▸ Task instructions: Below are the entries; give again exactly the lines from the one mentioning "베이스라인 코드로 가져오기(진행중)" through the one mentioning "플립, 그리드 왜곡등 적용", inclusive.

══ Data for the task ══

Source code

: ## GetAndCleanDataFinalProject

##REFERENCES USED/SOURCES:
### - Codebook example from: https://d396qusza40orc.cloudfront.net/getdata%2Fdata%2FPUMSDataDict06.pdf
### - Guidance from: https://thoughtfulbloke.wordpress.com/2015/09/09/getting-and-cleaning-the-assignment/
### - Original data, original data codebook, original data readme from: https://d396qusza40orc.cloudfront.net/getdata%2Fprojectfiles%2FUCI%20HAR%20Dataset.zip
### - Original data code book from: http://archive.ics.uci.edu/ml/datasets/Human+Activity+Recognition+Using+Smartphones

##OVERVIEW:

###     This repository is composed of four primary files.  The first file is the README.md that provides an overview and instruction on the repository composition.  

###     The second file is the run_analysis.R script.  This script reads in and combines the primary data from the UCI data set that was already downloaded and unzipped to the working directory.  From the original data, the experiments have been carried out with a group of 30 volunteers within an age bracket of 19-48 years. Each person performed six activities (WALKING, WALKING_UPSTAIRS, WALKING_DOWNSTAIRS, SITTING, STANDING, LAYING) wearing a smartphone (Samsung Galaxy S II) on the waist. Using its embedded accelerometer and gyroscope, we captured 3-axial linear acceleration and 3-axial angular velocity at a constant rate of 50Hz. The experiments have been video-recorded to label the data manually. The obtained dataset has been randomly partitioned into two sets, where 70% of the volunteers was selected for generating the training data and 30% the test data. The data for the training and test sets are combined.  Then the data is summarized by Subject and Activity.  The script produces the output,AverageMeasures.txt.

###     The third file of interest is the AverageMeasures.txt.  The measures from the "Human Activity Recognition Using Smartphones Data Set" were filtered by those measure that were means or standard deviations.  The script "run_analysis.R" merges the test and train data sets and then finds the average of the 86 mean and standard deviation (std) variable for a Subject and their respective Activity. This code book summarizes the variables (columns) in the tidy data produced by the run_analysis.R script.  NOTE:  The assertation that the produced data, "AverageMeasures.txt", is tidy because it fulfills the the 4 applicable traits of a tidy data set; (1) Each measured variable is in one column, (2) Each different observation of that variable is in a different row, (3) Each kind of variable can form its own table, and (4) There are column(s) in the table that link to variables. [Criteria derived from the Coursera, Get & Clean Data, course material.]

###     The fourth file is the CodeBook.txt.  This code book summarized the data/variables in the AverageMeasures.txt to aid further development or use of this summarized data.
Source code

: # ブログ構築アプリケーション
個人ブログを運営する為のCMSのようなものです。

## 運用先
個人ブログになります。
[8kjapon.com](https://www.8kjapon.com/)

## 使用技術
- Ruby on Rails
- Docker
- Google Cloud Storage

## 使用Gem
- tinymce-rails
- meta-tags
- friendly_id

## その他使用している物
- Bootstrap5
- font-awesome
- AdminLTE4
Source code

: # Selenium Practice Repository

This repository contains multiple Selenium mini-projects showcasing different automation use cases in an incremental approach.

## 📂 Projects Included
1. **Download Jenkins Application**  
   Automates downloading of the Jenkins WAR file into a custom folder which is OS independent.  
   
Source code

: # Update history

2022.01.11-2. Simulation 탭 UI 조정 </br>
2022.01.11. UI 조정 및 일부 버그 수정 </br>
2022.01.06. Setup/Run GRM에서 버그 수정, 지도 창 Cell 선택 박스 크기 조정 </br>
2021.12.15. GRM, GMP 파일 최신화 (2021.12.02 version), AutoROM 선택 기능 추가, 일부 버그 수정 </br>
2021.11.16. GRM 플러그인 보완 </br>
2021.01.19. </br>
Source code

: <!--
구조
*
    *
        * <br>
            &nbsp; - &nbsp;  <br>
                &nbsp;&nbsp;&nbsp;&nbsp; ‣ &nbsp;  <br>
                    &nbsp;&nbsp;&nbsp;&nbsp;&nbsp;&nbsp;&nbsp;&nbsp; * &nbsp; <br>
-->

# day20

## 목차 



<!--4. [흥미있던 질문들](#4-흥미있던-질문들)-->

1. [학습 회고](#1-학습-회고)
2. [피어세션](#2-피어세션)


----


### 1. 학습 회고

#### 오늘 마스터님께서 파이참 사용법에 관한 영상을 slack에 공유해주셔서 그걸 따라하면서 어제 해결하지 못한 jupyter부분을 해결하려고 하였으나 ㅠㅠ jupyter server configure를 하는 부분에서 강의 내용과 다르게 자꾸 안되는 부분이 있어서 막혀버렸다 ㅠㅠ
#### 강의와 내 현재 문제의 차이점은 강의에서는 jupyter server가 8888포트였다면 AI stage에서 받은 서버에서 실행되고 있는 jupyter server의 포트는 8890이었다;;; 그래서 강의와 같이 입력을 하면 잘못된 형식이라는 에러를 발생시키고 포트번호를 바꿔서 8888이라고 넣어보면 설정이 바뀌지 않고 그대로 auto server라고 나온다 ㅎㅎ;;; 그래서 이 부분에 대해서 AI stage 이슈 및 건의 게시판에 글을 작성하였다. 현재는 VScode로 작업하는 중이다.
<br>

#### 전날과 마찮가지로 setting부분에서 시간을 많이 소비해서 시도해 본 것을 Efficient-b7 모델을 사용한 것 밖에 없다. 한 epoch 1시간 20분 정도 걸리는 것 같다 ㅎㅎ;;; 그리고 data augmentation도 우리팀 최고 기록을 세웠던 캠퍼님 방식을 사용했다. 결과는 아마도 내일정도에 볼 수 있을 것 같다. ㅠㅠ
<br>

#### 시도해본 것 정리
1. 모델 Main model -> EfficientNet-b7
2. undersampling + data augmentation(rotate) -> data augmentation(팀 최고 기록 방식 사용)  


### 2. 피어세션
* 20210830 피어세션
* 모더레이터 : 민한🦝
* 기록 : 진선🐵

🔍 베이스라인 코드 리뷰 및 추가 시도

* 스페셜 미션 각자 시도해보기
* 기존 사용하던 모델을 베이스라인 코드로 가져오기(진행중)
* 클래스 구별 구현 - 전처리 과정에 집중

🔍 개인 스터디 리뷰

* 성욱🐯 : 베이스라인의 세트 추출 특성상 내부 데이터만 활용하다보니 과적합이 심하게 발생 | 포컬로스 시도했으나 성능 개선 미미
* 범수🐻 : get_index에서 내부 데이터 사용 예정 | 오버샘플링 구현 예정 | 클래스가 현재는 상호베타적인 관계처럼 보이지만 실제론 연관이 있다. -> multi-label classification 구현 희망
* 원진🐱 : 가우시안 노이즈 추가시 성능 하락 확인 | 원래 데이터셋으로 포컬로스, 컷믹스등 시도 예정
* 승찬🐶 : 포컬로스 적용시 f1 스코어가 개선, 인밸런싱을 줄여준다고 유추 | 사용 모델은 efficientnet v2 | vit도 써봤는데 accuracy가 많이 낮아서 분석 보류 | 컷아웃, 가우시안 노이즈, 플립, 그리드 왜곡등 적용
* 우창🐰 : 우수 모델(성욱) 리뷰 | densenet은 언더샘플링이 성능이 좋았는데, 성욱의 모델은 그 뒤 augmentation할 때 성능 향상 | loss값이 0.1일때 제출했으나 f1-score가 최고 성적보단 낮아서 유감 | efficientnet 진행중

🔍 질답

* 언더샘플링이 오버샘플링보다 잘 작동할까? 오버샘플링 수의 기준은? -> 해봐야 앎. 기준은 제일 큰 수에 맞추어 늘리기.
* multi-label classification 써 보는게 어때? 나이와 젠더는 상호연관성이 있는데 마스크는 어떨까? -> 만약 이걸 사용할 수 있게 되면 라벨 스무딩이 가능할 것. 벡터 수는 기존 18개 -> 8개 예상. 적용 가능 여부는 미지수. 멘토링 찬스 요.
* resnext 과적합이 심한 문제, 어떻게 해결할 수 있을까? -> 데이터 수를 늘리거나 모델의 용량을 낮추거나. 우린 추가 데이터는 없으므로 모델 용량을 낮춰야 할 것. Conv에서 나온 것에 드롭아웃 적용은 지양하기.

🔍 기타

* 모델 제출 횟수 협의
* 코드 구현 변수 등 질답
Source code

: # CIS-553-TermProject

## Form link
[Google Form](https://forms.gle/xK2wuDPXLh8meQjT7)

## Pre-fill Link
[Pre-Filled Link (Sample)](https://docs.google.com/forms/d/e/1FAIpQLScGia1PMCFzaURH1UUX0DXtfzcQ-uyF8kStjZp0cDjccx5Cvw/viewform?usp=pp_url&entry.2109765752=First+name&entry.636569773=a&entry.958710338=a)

═══

▸ Solved exercise:
* 기존 사용하던 모델을 베이스라인 코드로 가져오기(진행중)
* 클래스 구별 구현 - 전처리 과정에 집중

🔍 개인 스터디 리뷰

* 성욱🐯 : 베이스라인의 세트 추출 특성상 내부 데이터만 활용하다보니 과적합이 심하게 발생 | 포컬로스 시도했으나 성능 개선 미미
* 범수🐻 : get_index에서 내부 데이터 사용 예정 | 오버샘플링 구현 예정 | 클래스가 현재는 상호베타적인 관계처럼 보이지만 실제론 연관이 있다. -> multi-label classification 구현 희망
* 원진🐱 : 가우시안 노이즈 추가시 성능 하락 확인 | 원래 데이터셋으로 포컬로스, 컷믹스등 시도 예정
* 승찬🐶 : 포컬로스 적용시 f1 스코어가 개선, 인밸런싱을 줄여준다고 유추 | 사용 모델은 efficientnet v2 | vit도 써봤는데 accuracy가 많이 낮아서 분석 보류 | 컷아웃, 가우시안 노이즈, 플립, 그리드 왜곡등 적용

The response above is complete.